There are several limitations to this study. The first is that the number of patients was not truly equal in the 2 different age groups. Although sex, weight, and time from injury to surgery were not completely the same between the 2 groups, there were no significant differences. The second limitation is that we only evaluated the peak isokinetic torque of the quadriceps and hamstring at an angular velocity of 60 deg/s after ACL reconstruction with hamstring tendon grafts. Ideally, the muscles would also be tested at higher speeds. The third limitation is that we did not check bone density. The fourth is that the follow-up period was only 2 years.
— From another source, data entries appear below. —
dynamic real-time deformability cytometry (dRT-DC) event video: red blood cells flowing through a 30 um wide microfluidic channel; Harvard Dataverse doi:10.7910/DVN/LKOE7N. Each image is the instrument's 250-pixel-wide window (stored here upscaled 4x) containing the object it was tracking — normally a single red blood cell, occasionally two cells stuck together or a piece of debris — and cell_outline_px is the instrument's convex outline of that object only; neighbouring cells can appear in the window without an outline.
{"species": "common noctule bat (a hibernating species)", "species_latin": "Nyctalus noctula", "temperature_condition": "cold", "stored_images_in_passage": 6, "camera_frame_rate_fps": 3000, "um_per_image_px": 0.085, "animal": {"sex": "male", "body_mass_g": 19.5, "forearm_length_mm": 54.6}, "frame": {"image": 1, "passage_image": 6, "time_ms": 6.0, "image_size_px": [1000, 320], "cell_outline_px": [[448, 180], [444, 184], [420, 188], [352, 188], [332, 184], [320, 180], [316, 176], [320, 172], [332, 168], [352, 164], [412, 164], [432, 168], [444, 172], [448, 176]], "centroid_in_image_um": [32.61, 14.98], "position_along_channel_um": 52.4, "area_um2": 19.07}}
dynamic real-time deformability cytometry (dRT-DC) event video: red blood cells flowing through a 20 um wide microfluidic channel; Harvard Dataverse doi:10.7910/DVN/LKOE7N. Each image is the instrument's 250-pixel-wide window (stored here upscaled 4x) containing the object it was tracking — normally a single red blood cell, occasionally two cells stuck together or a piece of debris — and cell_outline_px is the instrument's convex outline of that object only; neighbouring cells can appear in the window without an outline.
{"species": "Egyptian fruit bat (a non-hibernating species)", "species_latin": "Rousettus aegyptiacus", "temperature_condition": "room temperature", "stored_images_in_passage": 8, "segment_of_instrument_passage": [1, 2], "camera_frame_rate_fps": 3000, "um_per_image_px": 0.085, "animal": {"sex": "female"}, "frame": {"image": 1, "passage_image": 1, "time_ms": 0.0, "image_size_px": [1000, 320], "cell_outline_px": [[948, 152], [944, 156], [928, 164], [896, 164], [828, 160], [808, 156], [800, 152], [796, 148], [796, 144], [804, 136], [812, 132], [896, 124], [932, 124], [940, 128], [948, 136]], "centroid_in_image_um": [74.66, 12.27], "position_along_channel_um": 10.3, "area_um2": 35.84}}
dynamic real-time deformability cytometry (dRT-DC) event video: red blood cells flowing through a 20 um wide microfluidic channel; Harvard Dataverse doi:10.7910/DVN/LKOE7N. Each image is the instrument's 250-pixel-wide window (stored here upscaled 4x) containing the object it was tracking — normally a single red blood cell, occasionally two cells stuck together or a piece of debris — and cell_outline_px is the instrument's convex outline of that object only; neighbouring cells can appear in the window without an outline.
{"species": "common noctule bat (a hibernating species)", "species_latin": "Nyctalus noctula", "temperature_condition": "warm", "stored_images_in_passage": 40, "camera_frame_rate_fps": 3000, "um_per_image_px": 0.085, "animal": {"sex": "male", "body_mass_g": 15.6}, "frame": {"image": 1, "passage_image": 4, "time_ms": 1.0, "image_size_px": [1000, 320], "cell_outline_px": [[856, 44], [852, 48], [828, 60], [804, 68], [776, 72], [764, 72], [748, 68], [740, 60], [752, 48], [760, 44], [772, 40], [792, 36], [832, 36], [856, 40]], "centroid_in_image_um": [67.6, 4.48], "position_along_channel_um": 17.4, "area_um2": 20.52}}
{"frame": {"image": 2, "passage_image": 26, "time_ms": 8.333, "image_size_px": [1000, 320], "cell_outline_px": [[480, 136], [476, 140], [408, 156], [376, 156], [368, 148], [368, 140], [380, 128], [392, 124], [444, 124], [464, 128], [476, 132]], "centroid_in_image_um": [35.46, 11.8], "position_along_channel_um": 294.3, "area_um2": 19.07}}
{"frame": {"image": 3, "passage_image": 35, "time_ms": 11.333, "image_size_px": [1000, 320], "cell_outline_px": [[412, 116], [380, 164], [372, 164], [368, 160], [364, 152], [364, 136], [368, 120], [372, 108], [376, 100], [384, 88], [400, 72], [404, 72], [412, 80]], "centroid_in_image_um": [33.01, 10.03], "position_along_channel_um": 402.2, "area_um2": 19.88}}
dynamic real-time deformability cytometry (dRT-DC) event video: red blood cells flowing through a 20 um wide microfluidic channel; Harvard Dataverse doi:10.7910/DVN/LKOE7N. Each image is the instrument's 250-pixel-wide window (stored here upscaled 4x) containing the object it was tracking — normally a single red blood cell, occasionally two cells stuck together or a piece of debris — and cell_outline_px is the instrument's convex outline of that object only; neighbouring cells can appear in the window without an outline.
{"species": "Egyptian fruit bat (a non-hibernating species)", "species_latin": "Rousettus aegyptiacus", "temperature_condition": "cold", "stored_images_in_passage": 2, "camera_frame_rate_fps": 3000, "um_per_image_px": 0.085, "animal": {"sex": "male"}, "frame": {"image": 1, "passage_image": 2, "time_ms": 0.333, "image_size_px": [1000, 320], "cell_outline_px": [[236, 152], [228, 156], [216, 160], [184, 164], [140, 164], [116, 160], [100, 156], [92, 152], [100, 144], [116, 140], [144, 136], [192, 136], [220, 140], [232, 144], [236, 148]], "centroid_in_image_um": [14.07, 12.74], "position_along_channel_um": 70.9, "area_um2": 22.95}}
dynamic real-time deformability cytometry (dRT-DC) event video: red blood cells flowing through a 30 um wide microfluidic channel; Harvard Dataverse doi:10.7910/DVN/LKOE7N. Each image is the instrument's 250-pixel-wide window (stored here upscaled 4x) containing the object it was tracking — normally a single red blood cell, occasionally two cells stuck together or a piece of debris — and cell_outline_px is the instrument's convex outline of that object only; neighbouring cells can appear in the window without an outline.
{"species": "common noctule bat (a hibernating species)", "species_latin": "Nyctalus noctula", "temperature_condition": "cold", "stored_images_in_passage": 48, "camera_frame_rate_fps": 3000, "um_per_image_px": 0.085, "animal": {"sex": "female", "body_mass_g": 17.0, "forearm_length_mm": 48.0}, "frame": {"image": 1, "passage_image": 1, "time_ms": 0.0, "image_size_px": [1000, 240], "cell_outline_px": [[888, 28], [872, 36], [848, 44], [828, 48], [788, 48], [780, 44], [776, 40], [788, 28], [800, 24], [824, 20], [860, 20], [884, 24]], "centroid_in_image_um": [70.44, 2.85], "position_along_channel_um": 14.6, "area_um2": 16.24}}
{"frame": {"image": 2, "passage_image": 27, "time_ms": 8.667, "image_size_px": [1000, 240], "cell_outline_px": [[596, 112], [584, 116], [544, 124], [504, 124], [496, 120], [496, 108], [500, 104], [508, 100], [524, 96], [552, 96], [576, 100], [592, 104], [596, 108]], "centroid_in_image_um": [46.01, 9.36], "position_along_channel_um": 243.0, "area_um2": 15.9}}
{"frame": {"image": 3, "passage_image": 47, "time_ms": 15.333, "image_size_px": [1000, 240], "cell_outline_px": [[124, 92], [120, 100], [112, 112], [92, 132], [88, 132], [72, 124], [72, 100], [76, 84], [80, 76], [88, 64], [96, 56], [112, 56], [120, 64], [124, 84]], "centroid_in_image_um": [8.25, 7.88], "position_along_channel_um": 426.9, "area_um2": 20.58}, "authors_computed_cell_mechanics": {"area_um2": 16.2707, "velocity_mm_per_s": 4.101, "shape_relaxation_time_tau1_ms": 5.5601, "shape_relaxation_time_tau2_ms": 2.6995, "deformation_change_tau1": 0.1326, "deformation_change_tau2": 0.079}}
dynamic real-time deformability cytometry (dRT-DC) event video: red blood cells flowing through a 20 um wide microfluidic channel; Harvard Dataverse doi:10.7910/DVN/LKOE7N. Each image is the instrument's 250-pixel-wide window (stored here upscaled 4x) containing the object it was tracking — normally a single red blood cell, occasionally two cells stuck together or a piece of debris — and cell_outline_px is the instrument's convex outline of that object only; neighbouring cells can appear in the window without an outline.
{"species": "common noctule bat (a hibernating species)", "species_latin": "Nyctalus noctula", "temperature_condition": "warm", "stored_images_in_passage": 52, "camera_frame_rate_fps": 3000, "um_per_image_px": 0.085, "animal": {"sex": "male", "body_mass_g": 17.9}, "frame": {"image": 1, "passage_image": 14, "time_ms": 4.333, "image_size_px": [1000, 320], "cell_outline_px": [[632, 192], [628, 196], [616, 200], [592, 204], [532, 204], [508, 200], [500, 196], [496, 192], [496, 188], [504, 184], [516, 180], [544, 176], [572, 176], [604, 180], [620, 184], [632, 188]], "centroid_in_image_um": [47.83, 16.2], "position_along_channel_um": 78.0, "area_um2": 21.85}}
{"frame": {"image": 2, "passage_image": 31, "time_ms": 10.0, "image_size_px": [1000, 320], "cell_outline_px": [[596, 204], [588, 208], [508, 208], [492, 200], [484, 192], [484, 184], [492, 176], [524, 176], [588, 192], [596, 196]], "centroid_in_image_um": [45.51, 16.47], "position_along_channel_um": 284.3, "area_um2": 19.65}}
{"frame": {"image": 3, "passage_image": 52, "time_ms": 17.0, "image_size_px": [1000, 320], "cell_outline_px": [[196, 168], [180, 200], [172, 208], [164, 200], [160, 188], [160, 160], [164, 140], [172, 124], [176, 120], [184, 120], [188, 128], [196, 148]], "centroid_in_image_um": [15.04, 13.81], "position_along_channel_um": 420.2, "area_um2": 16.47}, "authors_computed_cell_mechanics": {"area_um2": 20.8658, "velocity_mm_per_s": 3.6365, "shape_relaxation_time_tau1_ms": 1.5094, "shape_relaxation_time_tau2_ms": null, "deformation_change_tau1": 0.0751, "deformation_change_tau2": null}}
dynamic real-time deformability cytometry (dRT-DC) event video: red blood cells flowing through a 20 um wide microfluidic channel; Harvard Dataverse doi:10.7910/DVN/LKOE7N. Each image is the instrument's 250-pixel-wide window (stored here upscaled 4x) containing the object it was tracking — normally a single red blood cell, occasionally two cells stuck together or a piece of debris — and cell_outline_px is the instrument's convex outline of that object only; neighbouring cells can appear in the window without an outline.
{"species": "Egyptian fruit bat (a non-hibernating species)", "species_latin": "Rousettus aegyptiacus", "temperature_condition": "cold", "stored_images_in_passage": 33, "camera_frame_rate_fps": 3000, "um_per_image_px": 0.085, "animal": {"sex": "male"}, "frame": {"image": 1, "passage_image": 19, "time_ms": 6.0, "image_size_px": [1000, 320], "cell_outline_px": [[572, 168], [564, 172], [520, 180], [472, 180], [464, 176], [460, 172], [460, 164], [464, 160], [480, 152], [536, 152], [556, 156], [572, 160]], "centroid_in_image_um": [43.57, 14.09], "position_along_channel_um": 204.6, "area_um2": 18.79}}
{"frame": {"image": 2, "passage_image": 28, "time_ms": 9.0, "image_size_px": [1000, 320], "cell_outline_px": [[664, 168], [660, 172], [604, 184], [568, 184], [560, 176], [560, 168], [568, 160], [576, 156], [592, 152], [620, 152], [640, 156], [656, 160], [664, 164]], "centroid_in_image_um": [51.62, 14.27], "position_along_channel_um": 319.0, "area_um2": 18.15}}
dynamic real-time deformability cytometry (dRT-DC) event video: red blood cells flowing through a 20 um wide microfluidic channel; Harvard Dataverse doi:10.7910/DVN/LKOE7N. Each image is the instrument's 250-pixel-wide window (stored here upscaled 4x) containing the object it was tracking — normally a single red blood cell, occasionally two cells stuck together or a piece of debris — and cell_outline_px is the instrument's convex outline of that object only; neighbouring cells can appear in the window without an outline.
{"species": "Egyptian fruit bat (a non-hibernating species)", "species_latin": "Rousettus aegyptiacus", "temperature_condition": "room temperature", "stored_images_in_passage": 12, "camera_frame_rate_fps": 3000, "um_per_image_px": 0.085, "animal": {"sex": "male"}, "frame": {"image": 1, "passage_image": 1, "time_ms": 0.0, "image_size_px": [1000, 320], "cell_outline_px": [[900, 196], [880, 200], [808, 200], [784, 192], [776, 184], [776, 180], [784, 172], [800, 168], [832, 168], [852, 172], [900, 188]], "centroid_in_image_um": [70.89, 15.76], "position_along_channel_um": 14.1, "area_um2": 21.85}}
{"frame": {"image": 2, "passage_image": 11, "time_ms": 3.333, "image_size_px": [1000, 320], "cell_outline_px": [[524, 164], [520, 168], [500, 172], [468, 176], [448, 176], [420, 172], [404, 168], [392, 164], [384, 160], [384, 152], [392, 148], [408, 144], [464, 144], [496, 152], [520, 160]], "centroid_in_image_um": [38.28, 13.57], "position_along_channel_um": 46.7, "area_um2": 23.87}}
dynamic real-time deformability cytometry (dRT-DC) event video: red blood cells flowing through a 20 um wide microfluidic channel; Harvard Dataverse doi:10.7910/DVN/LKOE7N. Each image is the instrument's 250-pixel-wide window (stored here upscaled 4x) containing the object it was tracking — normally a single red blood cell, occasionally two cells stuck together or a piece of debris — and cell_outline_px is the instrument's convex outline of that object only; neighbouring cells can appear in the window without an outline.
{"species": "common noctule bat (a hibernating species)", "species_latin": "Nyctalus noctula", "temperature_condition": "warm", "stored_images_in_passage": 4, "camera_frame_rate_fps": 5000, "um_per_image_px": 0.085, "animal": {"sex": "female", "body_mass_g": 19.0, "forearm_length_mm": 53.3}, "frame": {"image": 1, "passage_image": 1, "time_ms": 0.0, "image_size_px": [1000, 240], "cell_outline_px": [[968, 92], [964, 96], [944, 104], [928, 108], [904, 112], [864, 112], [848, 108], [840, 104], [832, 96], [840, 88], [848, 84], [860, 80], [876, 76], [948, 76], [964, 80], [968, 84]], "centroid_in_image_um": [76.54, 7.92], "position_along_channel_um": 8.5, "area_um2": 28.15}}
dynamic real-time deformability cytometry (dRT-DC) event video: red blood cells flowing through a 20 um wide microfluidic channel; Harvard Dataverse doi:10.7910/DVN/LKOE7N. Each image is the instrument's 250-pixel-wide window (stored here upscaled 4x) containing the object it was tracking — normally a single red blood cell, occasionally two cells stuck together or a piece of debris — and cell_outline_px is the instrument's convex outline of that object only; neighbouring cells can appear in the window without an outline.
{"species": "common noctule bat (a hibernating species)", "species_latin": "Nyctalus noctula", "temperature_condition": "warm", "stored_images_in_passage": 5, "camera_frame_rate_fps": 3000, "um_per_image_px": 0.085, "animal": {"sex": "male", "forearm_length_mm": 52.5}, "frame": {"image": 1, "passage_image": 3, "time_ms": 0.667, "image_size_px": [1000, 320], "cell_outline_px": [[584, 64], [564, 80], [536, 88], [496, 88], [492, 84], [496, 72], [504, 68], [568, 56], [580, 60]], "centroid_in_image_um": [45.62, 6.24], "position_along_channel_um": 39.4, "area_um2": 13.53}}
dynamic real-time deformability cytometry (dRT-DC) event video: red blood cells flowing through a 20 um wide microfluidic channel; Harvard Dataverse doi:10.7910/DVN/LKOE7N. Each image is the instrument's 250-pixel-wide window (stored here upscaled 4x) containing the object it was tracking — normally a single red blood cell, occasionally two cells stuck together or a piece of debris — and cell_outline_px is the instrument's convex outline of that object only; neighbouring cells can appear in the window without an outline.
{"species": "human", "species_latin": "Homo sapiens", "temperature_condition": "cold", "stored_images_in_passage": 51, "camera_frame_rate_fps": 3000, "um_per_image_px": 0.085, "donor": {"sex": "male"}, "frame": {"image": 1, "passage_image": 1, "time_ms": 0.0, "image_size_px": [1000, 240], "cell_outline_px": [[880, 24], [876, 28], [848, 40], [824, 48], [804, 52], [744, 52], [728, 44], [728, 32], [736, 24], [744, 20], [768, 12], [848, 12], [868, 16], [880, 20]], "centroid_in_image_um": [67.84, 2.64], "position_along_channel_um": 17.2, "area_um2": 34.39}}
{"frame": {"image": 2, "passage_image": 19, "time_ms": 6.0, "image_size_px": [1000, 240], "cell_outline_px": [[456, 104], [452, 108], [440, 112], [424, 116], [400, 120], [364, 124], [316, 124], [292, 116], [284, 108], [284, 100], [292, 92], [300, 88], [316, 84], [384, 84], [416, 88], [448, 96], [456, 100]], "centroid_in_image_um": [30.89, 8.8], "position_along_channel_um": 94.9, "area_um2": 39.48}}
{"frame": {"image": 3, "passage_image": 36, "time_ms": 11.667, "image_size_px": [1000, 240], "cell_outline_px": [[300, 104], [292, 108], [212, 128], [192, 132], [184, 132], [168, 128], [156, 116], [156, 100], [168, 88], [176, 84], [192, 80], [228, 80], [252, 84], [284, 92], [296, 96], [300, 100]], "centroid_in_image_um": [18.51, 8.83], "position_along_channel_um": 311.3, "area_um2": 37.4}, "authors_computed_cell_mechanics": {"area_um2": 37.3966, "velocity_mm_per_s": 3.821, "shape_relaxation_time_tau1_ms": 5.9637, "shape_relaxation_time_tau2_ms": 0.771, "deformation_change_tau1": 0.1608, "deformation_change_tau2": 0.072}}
Therefore, at the present time, we cannot speculate as to whether there will be differences between the 2 age groups in terms of long-term outcomes of knee function and return to sports or whether quadriceps weakness will improve over time in the M group. In the future, we will conduct a long-term follow-up study to compare clinical outcomes between the 2 groups. However, despite these limitations, the present study provides orthopaedic surgeons with important information on double-bundle ACL reconstruction with hamstring tendons.
Conclusion
The results of this study demonstrated that there were no significant differences in postoperative outcomes between patients <40 years and those ≥40 years after anatomic double-bundle ACL reconstruction. However, recovery of the quadriceps muscle was significantly decreased in older patients than in younger patients. Furthermore, PL femoral tunnel enlargement was greater in older patients than in younger patients. Although postoperative anterior knee laxity was significantly less in older compared with younger patients, osteoarthritic changes were significantly greater and there were significantly more chondral lesions in the older patient group.
Footnotes
The authors declared that they have no conflicts of interest in the authorship and publication of this contribution.
Ethical approval for this study was obtained from Hokkaido University Hospital, Sapporo, Japan.